§ Items listed in a dataset:
Content starts
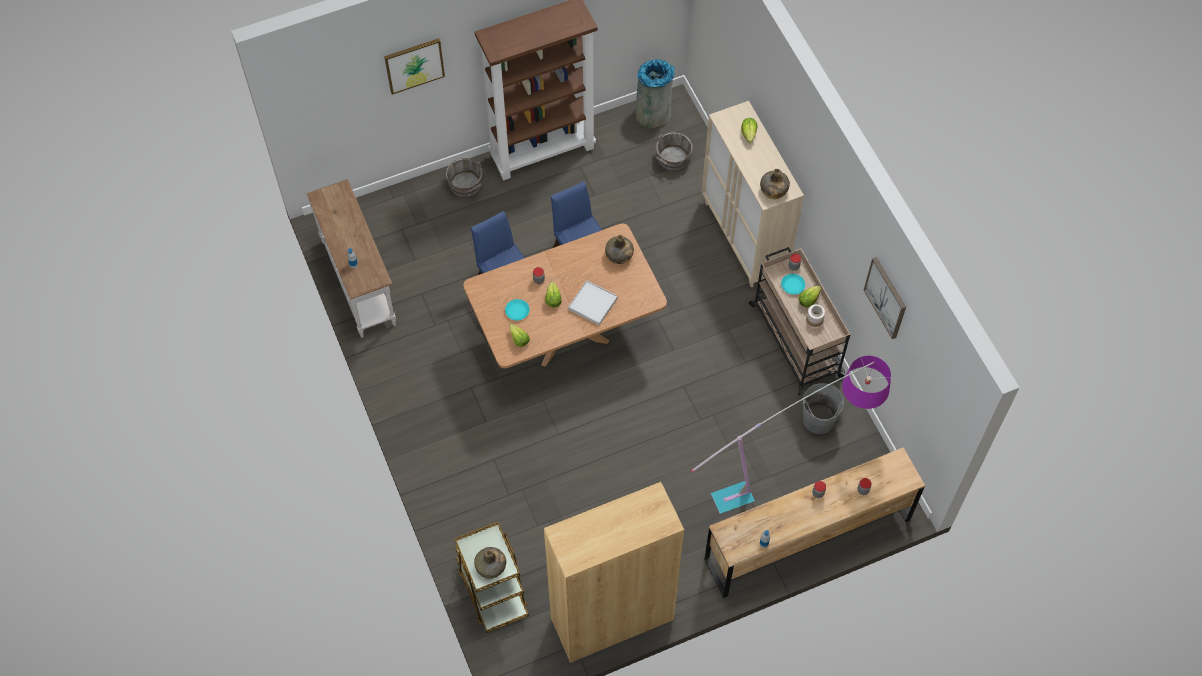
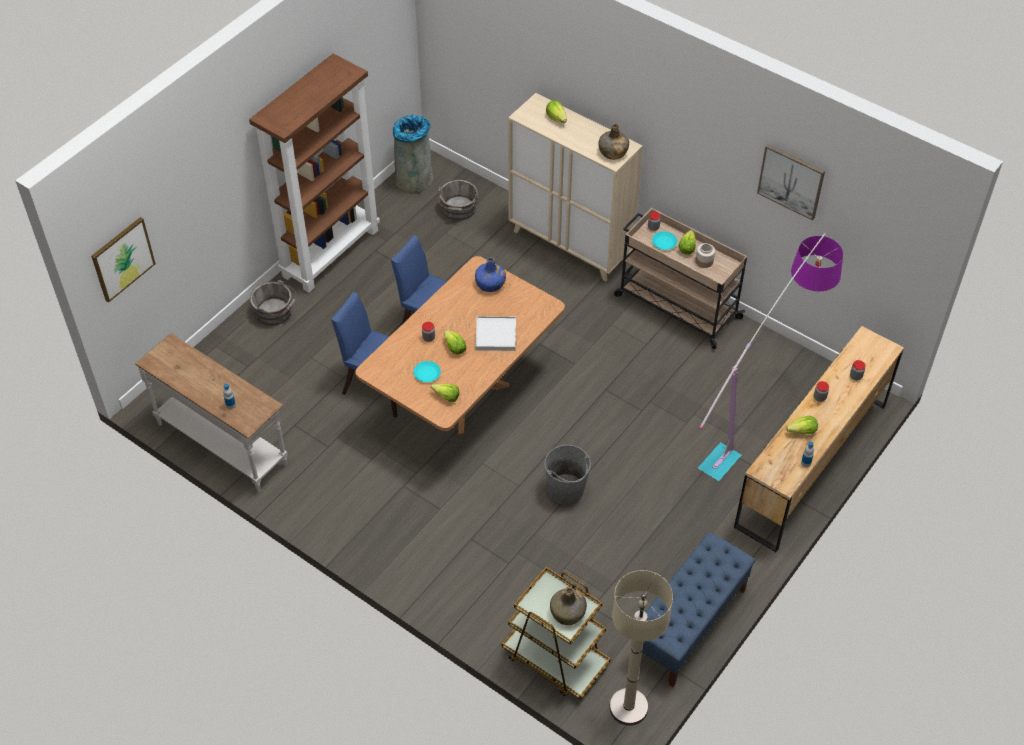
camera: 30 degrees left, 10 degrees down
(414, 65) = (200, 177): picture -> picture (122, 259)
(521, 658) = (628, 707): none -> beige floor lamp
(611, 619) = (688, 625): brown bookcase -> blue bench
(619, 255) = (490, 284): green bottle -> blue bottle
(781, 515) = (802, 432): none -> lettuce
(818, 420) = (746, 361): grey bucket -> grey bucket (566, 490)

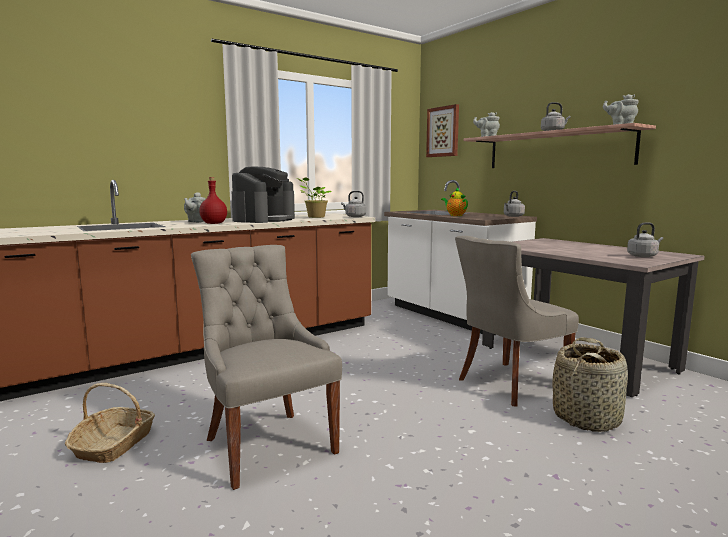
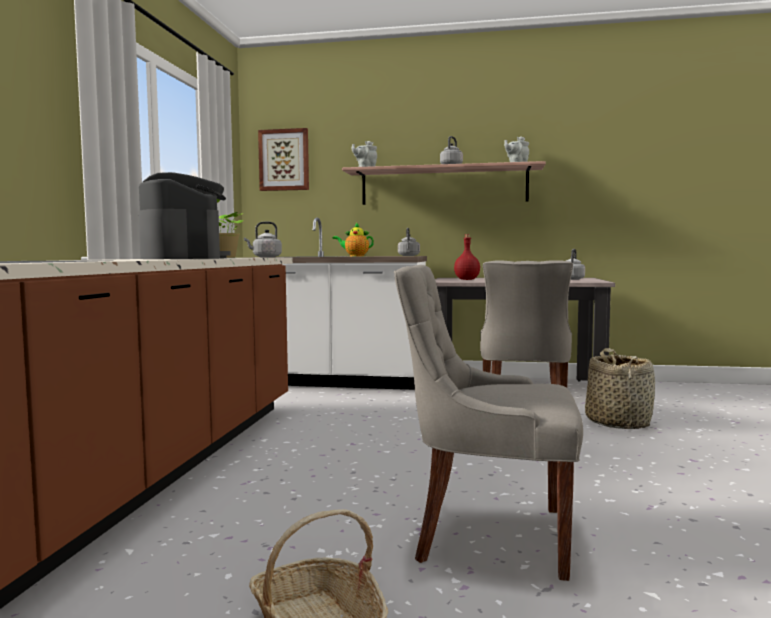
camera: 45 degrees left, 5 degrees down
(196, 222) = (100, 259): grey teapot -> none
(214, 223) = (155, 259): red bottle -> red bottle (467, 279)

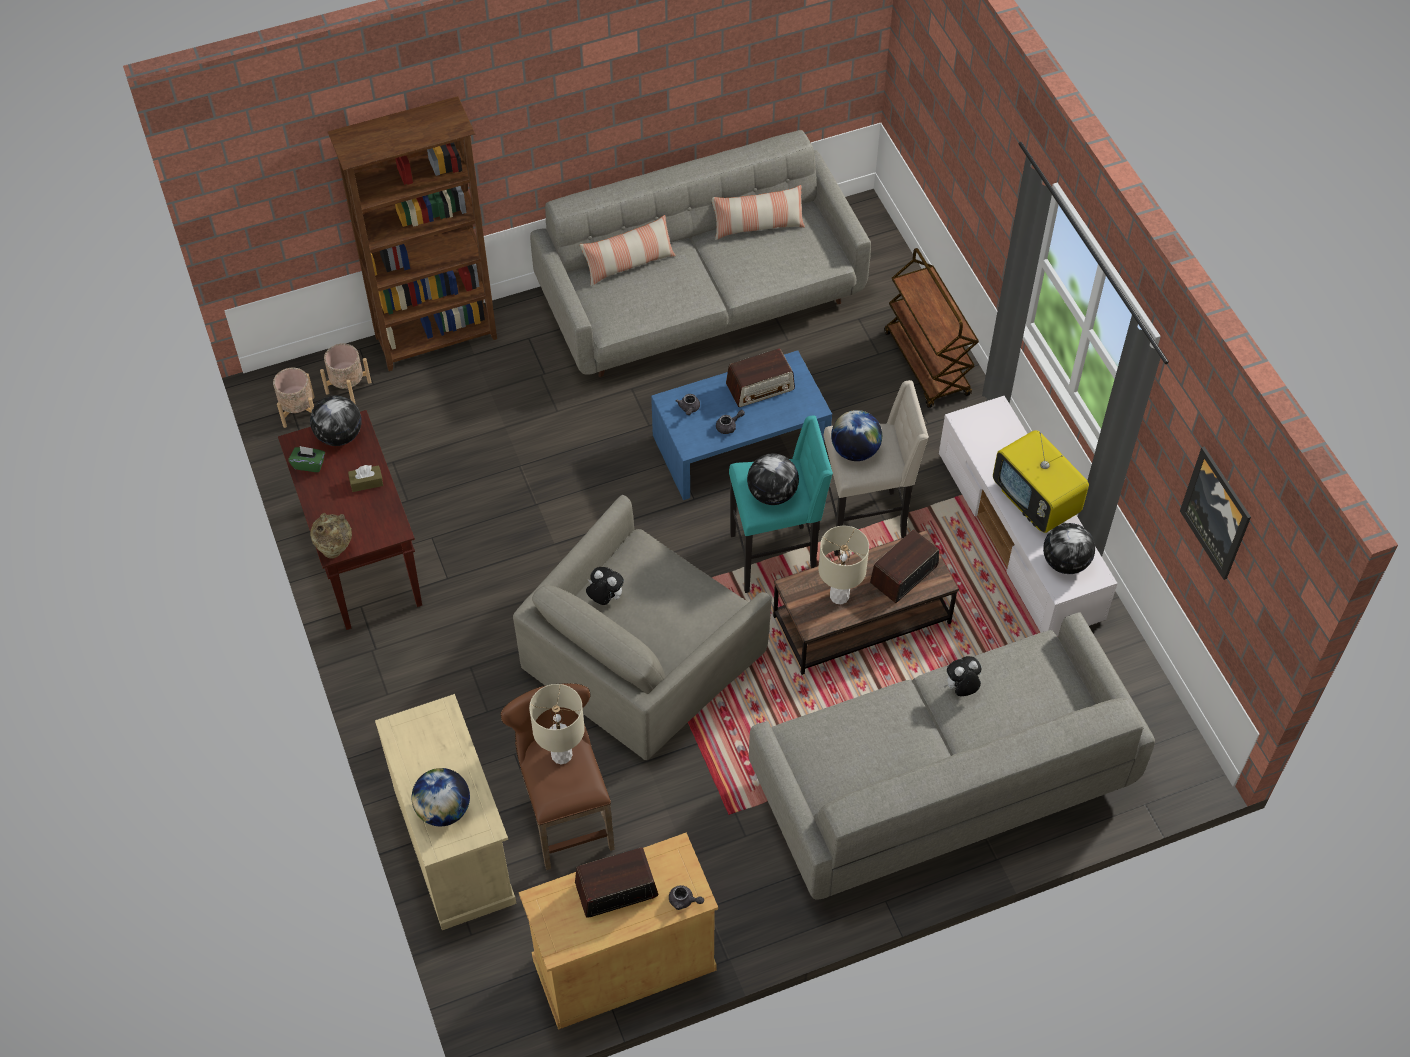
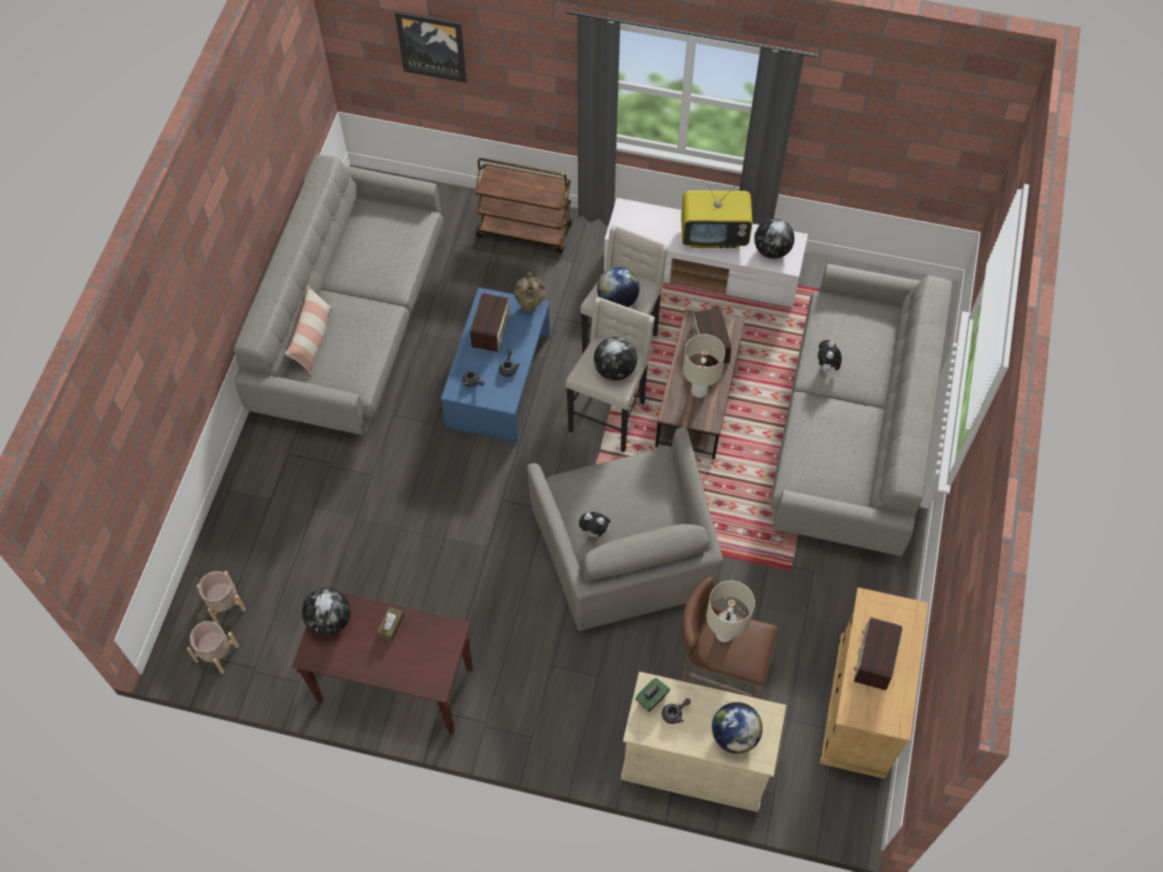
camera: 55 degrees left, 5 degrees up
(309, 464) = (339, 658): green tissue box -> green tissue box (651, 698)
(335, 551) = (439, 684): beige vase -> beige vase (530, 305)
(437, 338) = (233, 515): brown bookcase -> none
(605, 598) = (595, 532): plush toy -> plush toy turned 135 degrees counterclockwise
(684, 901) = (911, 620): grey teapot -> grey teapot (675, 713)
(758, 226) = (351, 241): pillow -> none
(776, 557) = (609, 416): turquoise stool -> beige stool
(1217, 512) = (891, 123): picture -> picture (432, 46)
Content ends
§ What the task requires:
No pictures should appear in the copy. Reproduce exactly the lines from the line containing "(521, 658) = (628, 707): none" through the last line of the data, inclusive.

§ Exercise solution:
(521, 658) = (628, 707): none -> beige floor lamp
(611, 619) = (688, 625): brown bookcase -> blue bench
(619, 255) = (490, 284): green bottle -> blue bottle
(781, 515) = (802, 432): none -> lettuce
(818, 420) = (746, 361): grey bucket -> grey bucket (566, 490)

camera: 45 degrees left, 5 degrees down
(196, 222) = (100, 259): grey teapot -> none
(214, 223) = (155, 259): red bottle -> red bottle (467, 279)

camera: 55 degrees left, 5 degrees up
(309, 464) = (339, 658): green tissue box -> green tissue box (651, 698)
(335, 551) = (439, 684): beige vase -> beige vase (530, 305)
(437, 338) = (233, 515): brown bookcase -> none
(605, 598) = (595, 532): plush toy -> plush toy turned 135 degrees counterclockwise
(684, 901) = (911, 620): grey teapot -> grey teapot (675, 713)
(758, 226) = (351, 241): pillow -> none
(776, 557) = (609, 416): turquoise stool -> beige stool
(1217, 512) = (891, 123): picture -> picture (432, 46)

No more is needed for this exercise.